J-tubes are the percutaneous version of soft Dobhoffs. Again, the idea is to feed the patient below the pylorus. Remember that there’s no big stomach pouch in there, so aspirates won’t really tell you anything. Check anyway. Gently.

6- How do I make sure that the feeding tube is in the right place, and what can happen if it’s not?

A little repetition does not hurt. For salem sump tubes do the aspirate thing, or try the listen-over-the-stomach-while-instilling-air thing. X-rays are always better. For soft tubes, get the team to read a placement film, and make sure you’ve marked the tube so you’ll know if it’s pulled back – if the tube is still in the nose, but the mark is down by the patient’s chest, where is the tip of the tube now? And where are the tube feeds going now? A patient without a gag might absorb several hours of tube feeds into a lung… If you have any question at any time about the position of a feeding tube, don’t use it until you’re sure of where it is.

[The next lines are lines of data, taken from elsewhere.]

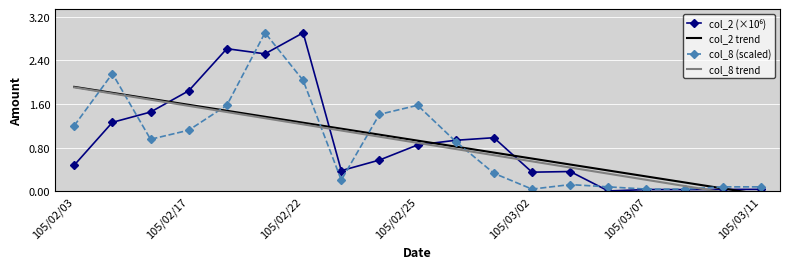

The col_8 (scaled) series shows 0.1 at 13. True or false?

False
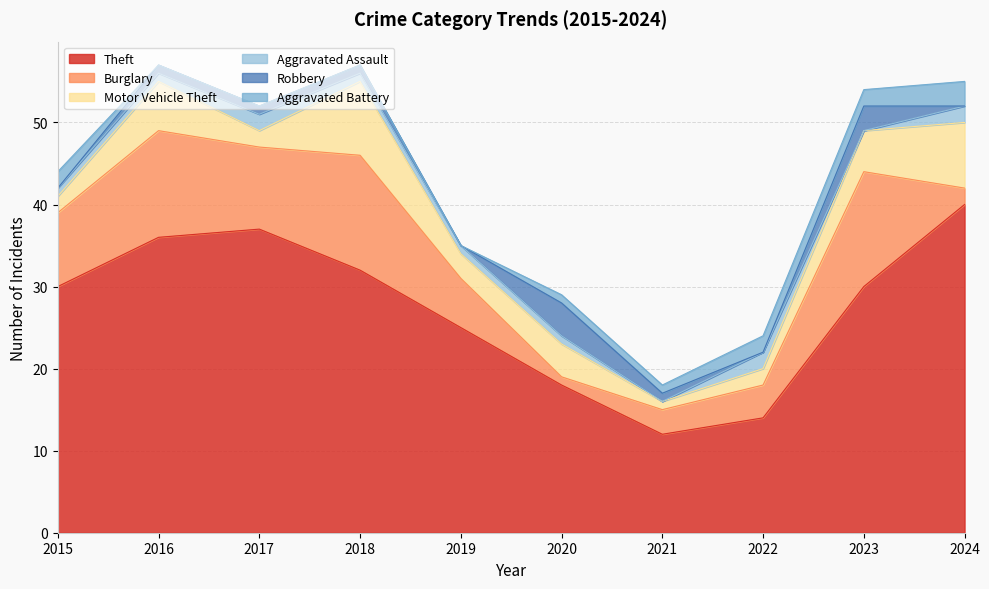

List the series in order of their peak value, lowest first.

Aggravated Assault, Aggravated Battery, Robbery, Motor Vehicle Theft, Burglary, Theft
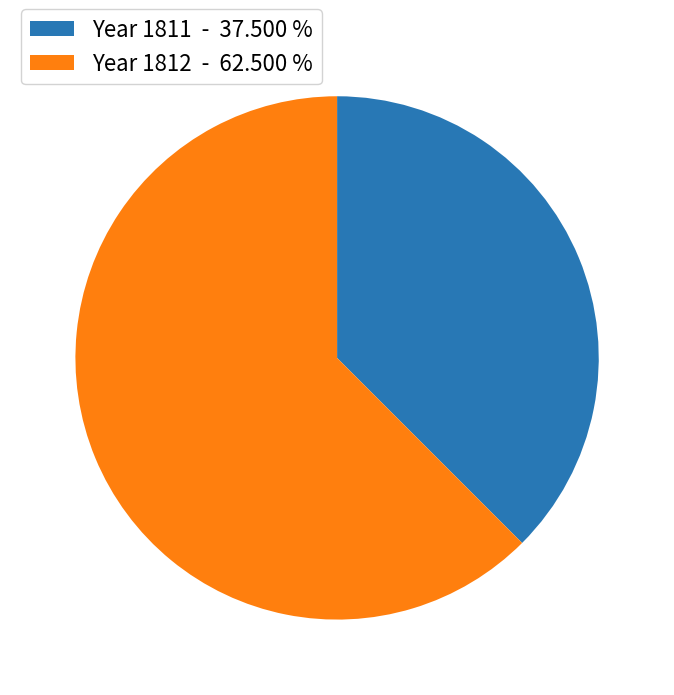

Which has a higher value, Year 1812 - 62.500 % or Year 1811 - 37.500 %?

Year 1812 - 62.500 %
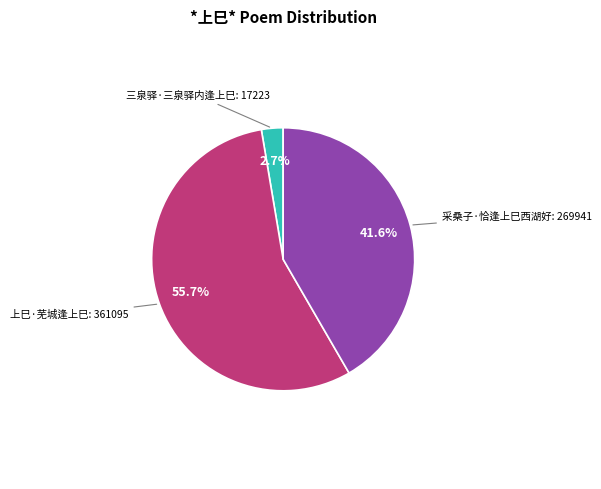

Does any single category account for the majority?

Yes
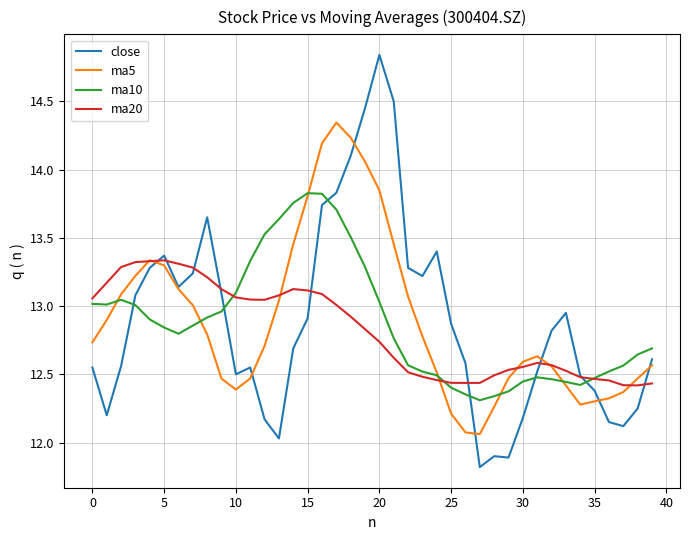

Is this an area chart (filled region under the line)?

No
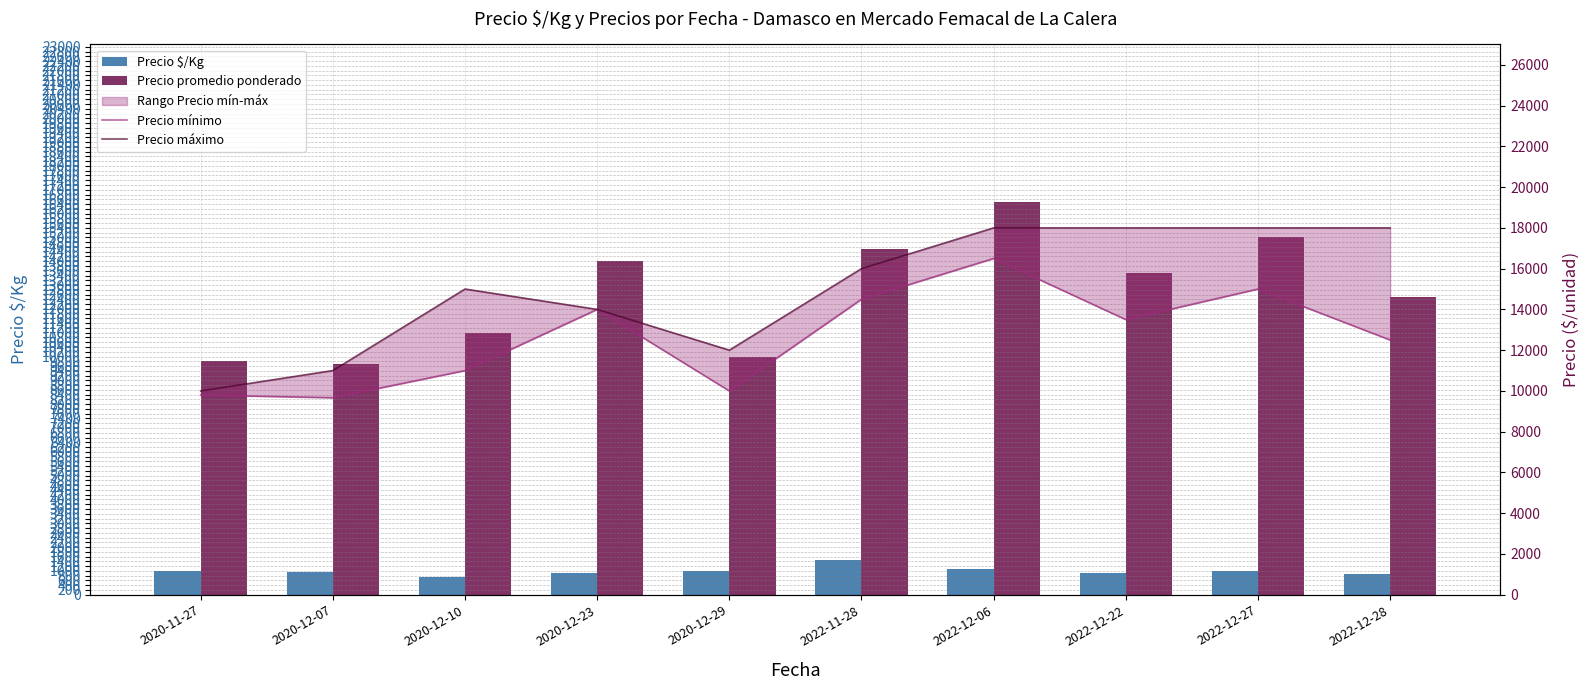

What is the difference between the maximum and minimum values in the Precio $/Kg series?

685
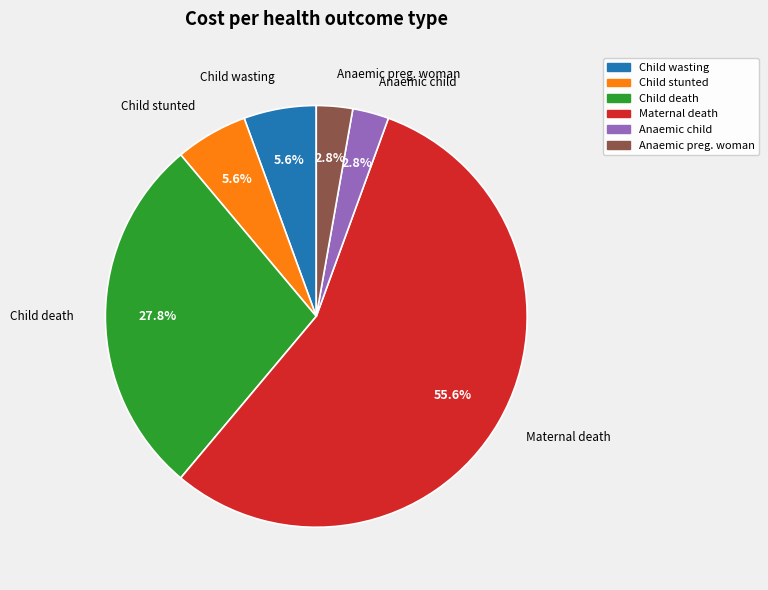

Is there any slice that represents more than half of the pie?

Yes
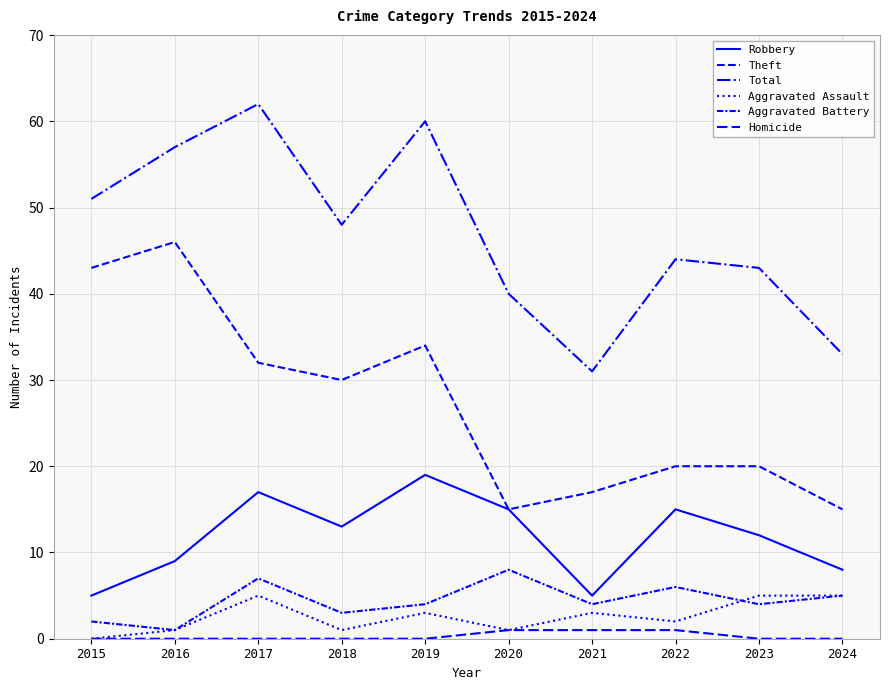

Does the chart display data point markers on the line(s)?

No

By the way, you guys know that patients usually aspirate into the right middle or lower lobes, right? This is because the right mainstem bronchus is roughly a straight shot downwards past the carina, while the left one goes off at an angle, so tube feed being aspirated tends to fall straight downwards…when your patient has suddenly de-tuned, and you’re looking at the x-ray with the team, this might be the clue you need. Suctioning tube feeds out of your patient’s airway is another – Jayne says you can glucose-test the sputum, but I’ve never had the courage to do that. This was what methylene-blue coloring was all about.

7- How do I make sure the patient is absorbing the nutrition that I’m giving?

With TPN, as long as the line is in the right vessel and you have a nice blood return, you’re probably safe. Certainly the patient on TPN might not be able to handle the sugar load – I think the stuff is based on a D20 solution, isn’t it? So insulin treatment might count as an aid to absorption.

Tube feeds are a little trickier. In the old days patients seemed to lose as much, or more volume in liquid stool as we gave them in nutrition. At least we knew if the patient’s gut was moving things along! Nowadays the formulations are a lot better, but you still have to assess this carefully. Watch the aspirates. Did they increase when your patient was started on an opiate drip, like fentanyl or morphine? Did the pattern of bowel sounds change? Did they go away altogether? Did the patient get promptly started on a regimen to keep things moving? Is it working?